Even after you’ve explained all the benefits, it’s quite possible that one or a few people won’t be interested in joining the group diet. This should not be a problem – if you have at least two members who are willing to do this with you, you already have a considerable support group.
It isn’t necessary to get everyone involved, so resist the temptation to guilt anyone into joining you – that might just exasperate them and cause them to more uncooperative. Furthermore, the members who didn’t want to participate in the diet might change their minds later on after they observe the positive effects in others.
6. Plan the diet together.
It’s more effective to allow everybody to contribute their input and get them personally involved, instead of dictating what they should do. Let every member create their own weight-loss goals, in accordance with their specific needs.
Allow each person to do his or her own additional research, such as what sort of diet would work best on their body type, or specific changes they will have to adopt into their lifestyle. One person may do well to lessen his intake of carbohydrates and sweets, while another may feel the need to avoid them altogether. Other members may need more than a change in eating habits to reach their target weight, some may require a focused exercise routine or special supplements.

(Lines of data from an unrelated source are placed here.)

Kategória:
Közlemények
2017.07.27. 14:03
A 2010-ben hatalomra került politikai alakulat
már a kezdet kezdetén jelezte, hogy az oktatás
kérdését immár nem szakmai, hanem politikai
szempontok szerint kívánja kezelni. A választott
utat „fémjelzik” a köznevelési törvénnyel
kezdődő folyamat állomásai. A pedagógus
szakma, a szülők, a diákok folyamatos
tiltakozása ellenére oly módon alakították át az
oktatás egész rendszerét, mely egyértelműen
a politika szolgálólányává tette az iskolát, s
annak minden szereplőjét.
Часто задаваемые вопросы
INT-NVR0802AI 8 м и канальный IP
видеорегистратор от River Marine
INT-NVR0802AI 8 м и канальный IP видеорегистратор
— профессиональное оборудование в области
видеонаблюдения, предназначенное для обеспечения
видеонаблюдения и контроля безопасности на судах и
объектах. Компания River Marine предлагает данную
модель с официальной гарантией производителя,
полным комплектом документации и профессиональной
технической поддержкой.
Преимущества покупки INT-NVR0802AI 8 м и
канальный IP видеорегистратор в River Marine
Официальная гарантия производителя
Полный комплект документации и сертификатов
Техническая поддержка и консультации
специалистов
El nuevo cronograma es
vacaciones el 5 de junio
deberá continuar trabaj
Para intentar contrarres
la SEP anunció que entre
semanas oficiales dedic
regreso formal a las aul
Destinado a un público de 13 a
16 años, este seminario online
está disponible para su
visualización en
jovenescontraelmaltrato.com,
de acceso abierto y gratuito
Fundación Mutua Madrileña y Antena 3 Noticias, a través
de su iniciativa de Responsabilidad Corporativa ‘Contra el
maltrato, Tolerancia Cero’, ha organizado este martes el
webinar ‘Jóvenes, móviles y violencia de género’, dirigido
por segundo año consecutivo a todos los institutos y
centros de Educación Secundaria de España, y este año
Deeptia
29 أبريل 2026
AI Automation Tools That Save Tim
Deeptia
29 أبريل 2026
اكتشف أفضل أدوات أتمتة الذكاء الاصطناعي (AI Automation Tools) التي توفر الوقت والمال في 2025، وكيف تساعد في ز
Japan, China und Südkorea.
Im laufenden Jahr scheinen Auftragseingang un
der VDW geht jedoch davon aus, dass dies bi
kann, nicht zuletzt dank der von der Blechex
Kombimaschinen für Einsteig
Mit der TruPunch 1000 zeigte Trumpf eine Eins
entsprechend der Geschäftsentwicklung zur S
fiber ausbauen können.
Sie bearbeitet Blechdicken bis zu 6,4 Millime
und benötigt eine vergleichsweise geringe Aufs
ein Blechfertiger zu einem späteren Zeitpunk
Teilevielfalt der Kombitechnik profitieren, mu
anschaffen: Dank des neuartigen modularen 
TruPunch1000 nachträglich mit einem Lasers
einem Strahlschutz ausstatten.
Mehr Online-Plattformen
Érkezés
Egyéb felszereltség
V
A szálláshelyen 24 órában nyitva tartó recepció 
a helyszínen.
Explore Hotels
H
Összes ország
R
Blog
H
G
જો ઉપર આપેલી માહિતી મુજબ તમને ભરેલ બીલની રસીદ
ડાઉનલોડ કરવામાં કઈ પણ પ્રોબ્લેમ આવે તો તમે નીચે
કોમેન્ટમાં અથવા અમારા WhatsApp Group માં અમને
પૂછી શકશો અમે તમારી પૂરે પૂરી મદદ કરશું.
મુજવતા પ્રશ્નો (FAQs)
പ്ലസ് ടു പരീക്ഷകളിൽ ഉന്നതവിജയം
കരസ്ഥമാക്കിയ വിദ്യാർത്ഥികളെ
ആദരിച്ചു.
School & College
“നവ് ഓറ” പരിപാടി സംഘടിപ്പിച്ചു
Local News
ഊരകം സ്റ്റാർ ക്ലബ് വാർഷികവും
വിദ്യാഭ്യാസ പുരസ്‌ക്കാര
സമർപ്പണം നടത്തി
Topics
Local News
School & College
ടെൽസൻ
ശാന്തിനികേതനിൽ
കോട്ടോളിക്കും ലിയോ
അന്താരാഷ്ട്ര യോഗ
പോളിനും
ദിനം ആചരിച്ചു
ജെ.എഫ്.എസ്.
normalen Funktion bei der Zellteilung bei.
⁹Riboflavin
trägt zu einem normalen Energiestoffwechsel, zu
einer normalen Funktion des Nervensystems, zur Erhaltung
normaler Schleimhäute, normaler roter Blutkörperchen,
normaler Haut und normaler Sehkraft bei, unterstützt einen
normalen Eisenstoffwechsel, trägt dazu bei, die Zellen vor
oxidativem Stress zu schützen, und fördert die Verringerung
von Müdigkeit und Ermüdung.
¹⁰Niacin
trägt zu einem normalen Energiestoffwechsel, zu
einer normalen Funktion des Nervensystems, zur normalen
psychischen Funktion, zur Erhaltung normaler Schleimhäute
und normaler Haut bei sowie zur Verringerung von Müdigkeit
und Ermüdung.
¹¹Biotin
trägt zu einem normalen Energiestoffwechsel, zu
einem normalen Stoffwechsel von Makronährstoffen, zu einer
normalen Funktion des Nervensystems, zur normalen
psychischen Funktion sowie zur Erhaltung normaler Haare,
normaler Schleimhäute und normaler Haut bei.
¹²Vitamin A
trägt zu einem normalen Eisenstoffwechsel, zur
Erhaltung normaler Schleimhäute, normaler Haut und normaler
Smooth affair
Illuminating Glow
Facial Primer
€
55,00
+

7. Anticipate possible problems.
Dieting together with your family won’t be a simple task, but always remind yourselves that success is possible. A bit of difficulty along the way is normal, and it’s important not to let these become hindrances. Instead of denying or ignoring the problems, it’s important to acknowledge them so you can address them properly. Allow everyone the freedom to admit any diet-related struggle they may encounter, then try to come up with creative solutions together.
One of the most common hurdles in dieting is the lack of progress. It can be extremely discouraging when no apparent weight loss occurs – it’s very easy to discontinue a diet that doesn’t seem to work. Before anyone gets to the point of discouragement, agree to boost each other’s spirits ahead of time.
Another usual problem is the lack of consistency. To deal with this, give each other permission to watch everyone’s food choices; remind one another to adhere to the regimen at all times. You may also want to discuss alternative diet plans in case the current one proves too demanding.
A family diet is a practical solution that can benefit everyone involved, and the above suggestions are effective ways to get things started. Though your household may initially be reluctant about giving up their favorite fattening treats, they would definitely agree to the rewards: increased fitness, better health, and improved overall well-being.